海外旅行やクルーズ船や長旅はできないにしても、近隣県の温泉など行くところはいくらでもある。都民として堂々と行くことははばかられるだろうが、神奈川や埼玉の友人たちと行くのであればスルー出来る。

帰りの精算の時に都民だけはサービスなしの通常料金という不公平感はあろうが、行けないよりかはましだろう。


それにしても菅官房長官が北海道で語った「東京問題」が、面倒を起こしている。キャンペーンに待ったをかけた小池都知事への報復がキャンペーンへの「東京除外」だが、同じ東京に張り付いているのが官公庁であり政府でもあるのだ。

真の「東京問題」はだから「東京の過密問題」なのだ。このことをはっきりと示して見せたのが、まさに今度の新型コロナウイルスパンデミックだろう。

過密問題は同時に「過疎問題」でもある。東京圏ばかりに人口が集中している現状もだが、その人口集中の東京における出生率が最も低いというのも大問題だ。

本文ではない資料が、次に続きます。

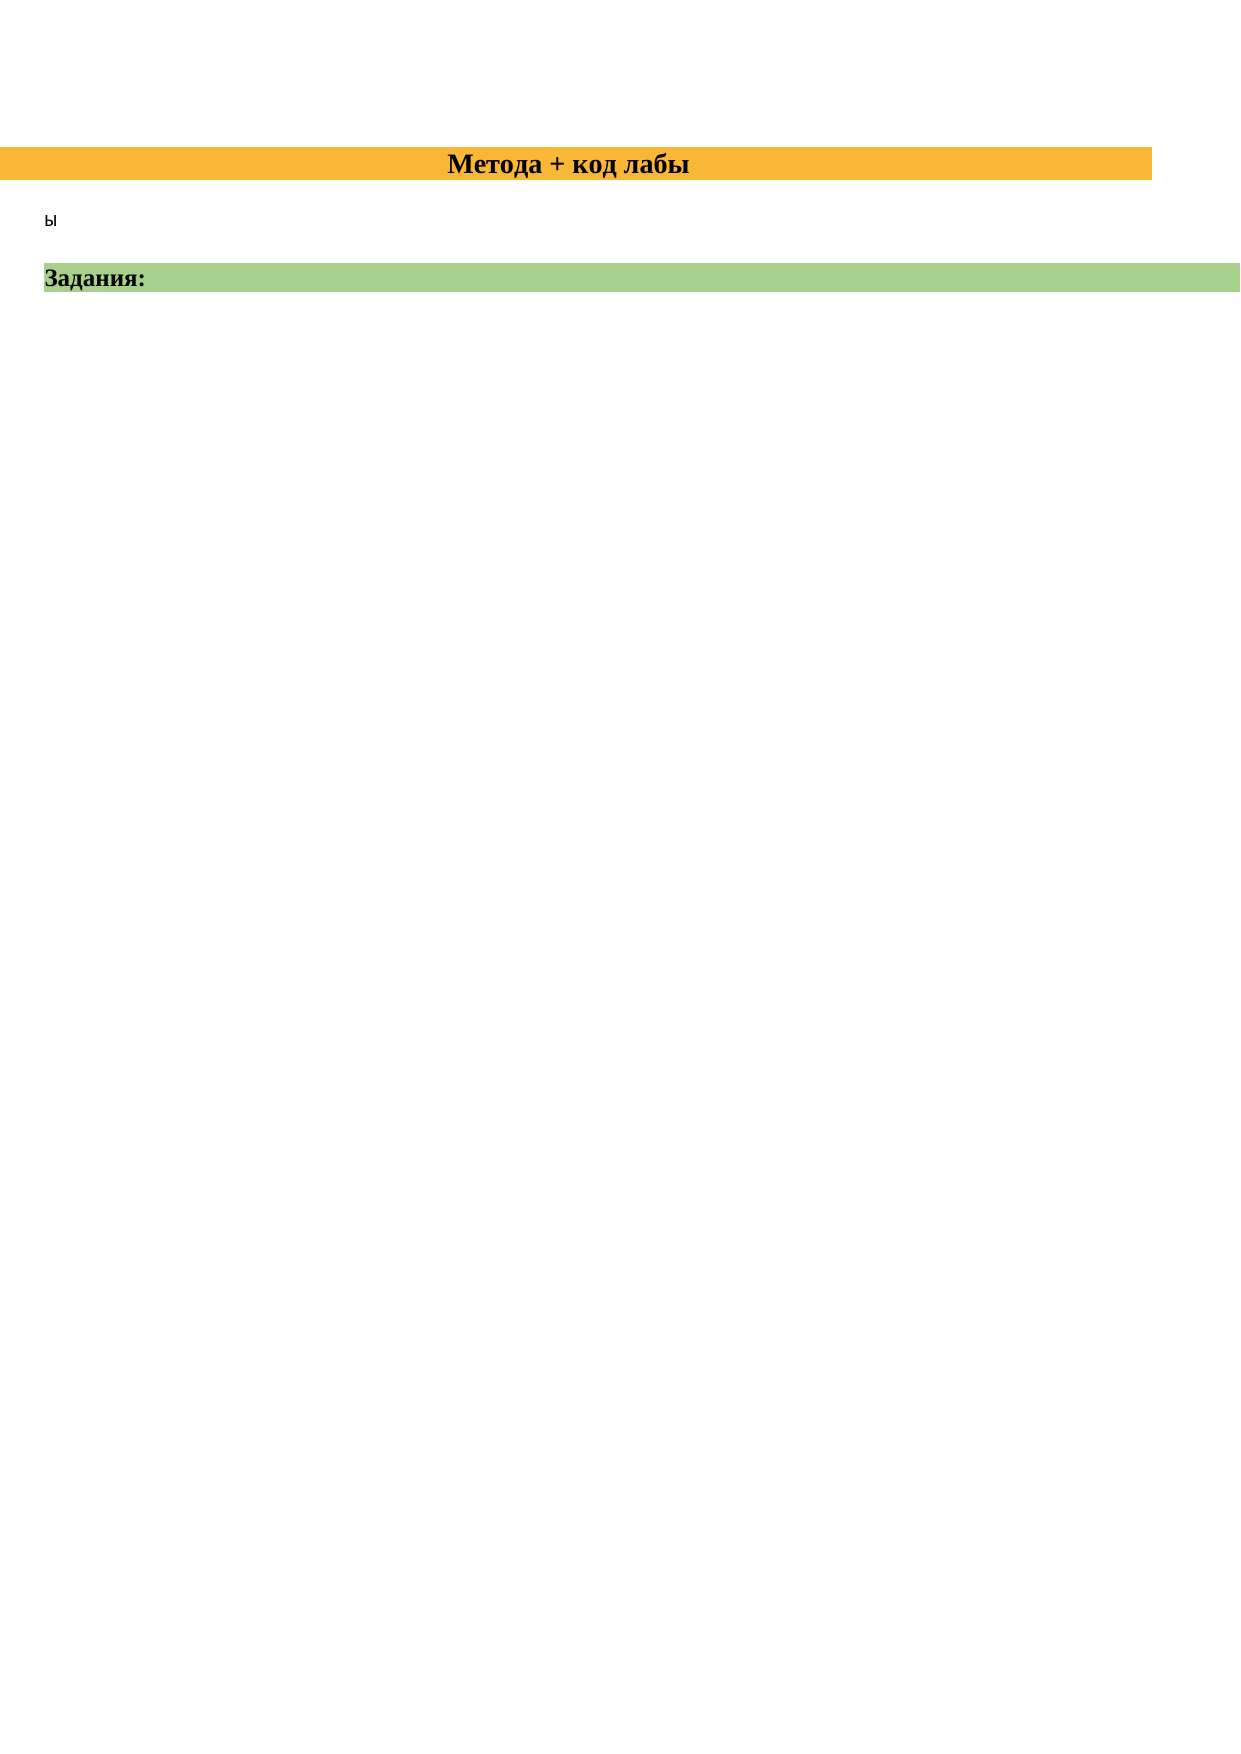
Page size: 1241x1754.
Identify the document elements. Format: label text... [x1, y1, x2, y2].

subtitle Метода + код лабы [0, 147, 1152, 180]
text ы [44, 209, 1152, 232]
subtitle Задания: [44, 263, 1240, 292]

ここらで本気になって東京一極集中を解消していかなくてはならないと思う。

以前にも書いたが、国民一人当たり10万円給付に要する費用は100兆円。この5分の1の20兆円もあれば大方の官公庁は地方に移転できる。私はまず第一歩として皇居と宮内庁をかっての「平安京」京都に移転(還都)するのがシンボル的に最も良い方策だと思っている。

昨日の東京での感染者数は366名、全国では990名と4月の第一波期間の最高値を超えた。4月に最高値が出た時は「緊急事態宣言」が出されていた時期であった。

今回は緊急事態宣言発出は沙汰やみになり、「GO TO トラベル」が出発進行となった。2週間後が非常に危ぶまれる。結果として「GO TO クラスタ―」や「GO TO パンデミック」なんてことにならなければいいが・・・。

(追記)7月24日、与論島の感染者がさらに11人確認された。濃厚接触者へのPCR検査の結果である。5000人で感染者累計23名は、人口160万の鹿児島県に置き換えると5300名となる。東京都の半分だ。たとえ東京からではなくても離島への旅行は控えないと危ない。